• _WORK ORDER_
Reproduce the passage on mortgages below in full, word for word, starting with its bracketed opening line.

[[ PASSAGE SHOWN, beginning ]]

[John Wiley & Sons, Inc., $3.00]
AT its graduation dinner some twenty years ago, a Harvard law class sang of its future exploits. Each chorus ended, ‘We shall live rejoicing, mortgaging the res.‘ A prophetic sentiment! Probably no greater per annum volume of mortgaging ever gladdened the hearts of lawyers and bankers than occurred during the first fifteen years after that class entered practice. But now comes Dr. Shaffner and points out that frequently, on the evil day of default, mortgages have failed to afford the protection investors reasonably expected and to which they were legally entitled. The high degree of safety once provided by Roman mortgages has been gradually whittled down through the centuries by law and equity. Dr. Shaffner recommends that corporate financing by bond and mortgage be abandoned. Of what future exploit will this year’s law class sing?

[[ PASSAGE SHOWN, end ]]
[[ DATA LISTING, beginning ]]

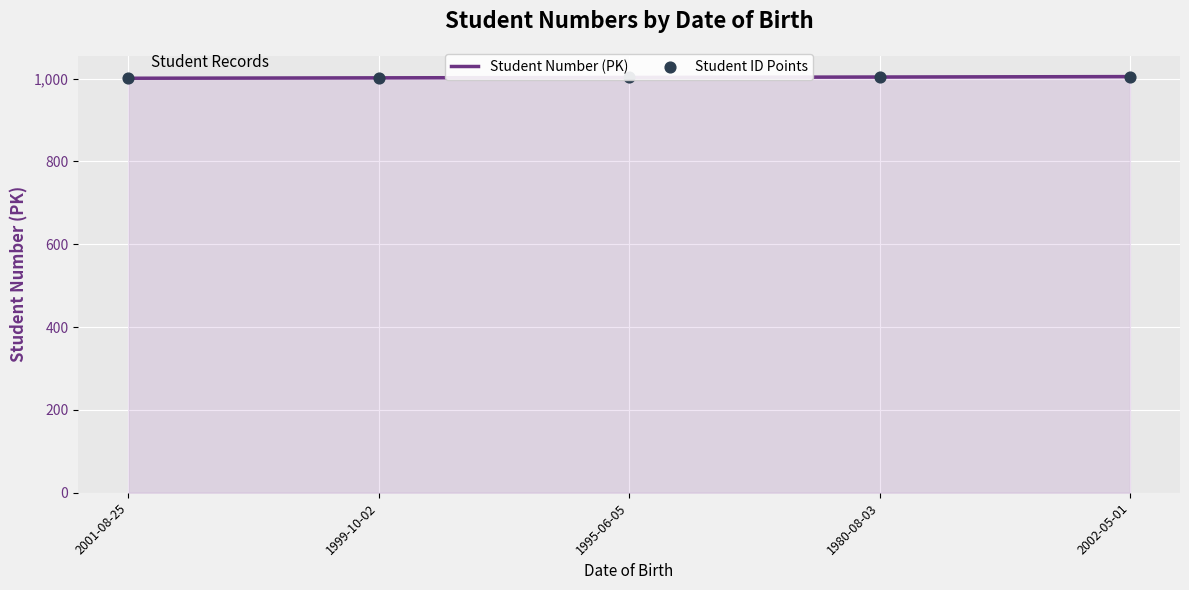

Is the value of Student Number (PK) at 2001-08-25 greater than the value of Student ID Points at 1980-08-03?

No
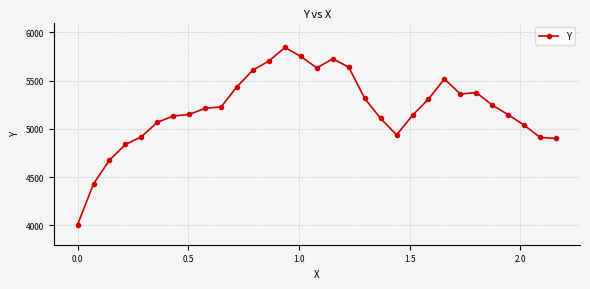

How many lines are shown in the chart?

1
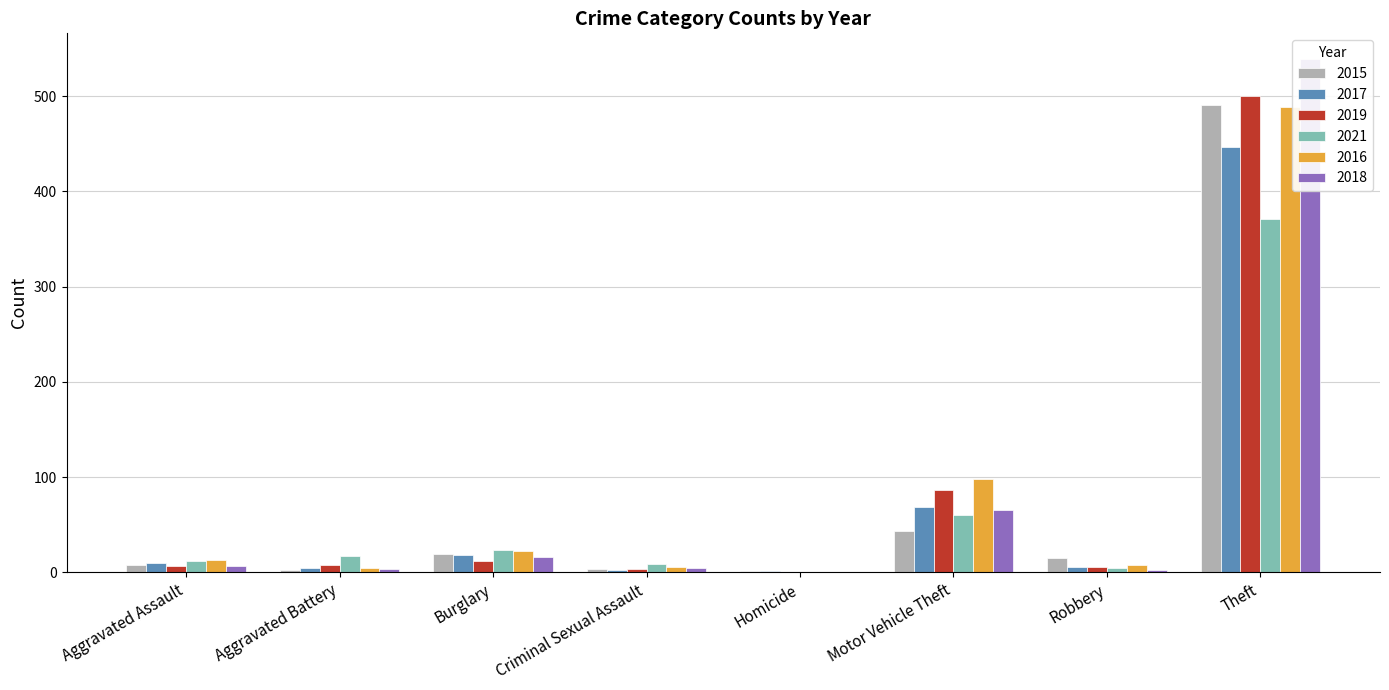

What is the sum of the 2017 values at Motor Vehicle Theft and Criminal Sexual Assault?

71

[[ DATA LISTING, end ]]

• _OUTPUT BELOW_
[John Wiley & Sons, Inc., $3.00]
AT its graduation dinner some twenty years ago, a Harvard law class sang of its future exploits. Each chorus ended, ‘We shall live rejoicing, mortgaging the res.‘ A prophetic sentiment! Probably no greater per annum volume of mortgaging ever gladdened the hearts of lawyers and bankers than occurred during the first fifteen years after that class entered practice. But now comes Dr. Shaffner and points out that frequently, on the evil day of default, mortgages have failed to afford the protection investors reasonably expected and to which they were legally entitled. The high degree of safety once provided by Roman mortgages has been gradually whittled down through the centuries by law and equity. Dr. Shaffner recommends that corporate financing by bond and mortgage be abandoned. Of what future exploit will this year’s law class sing?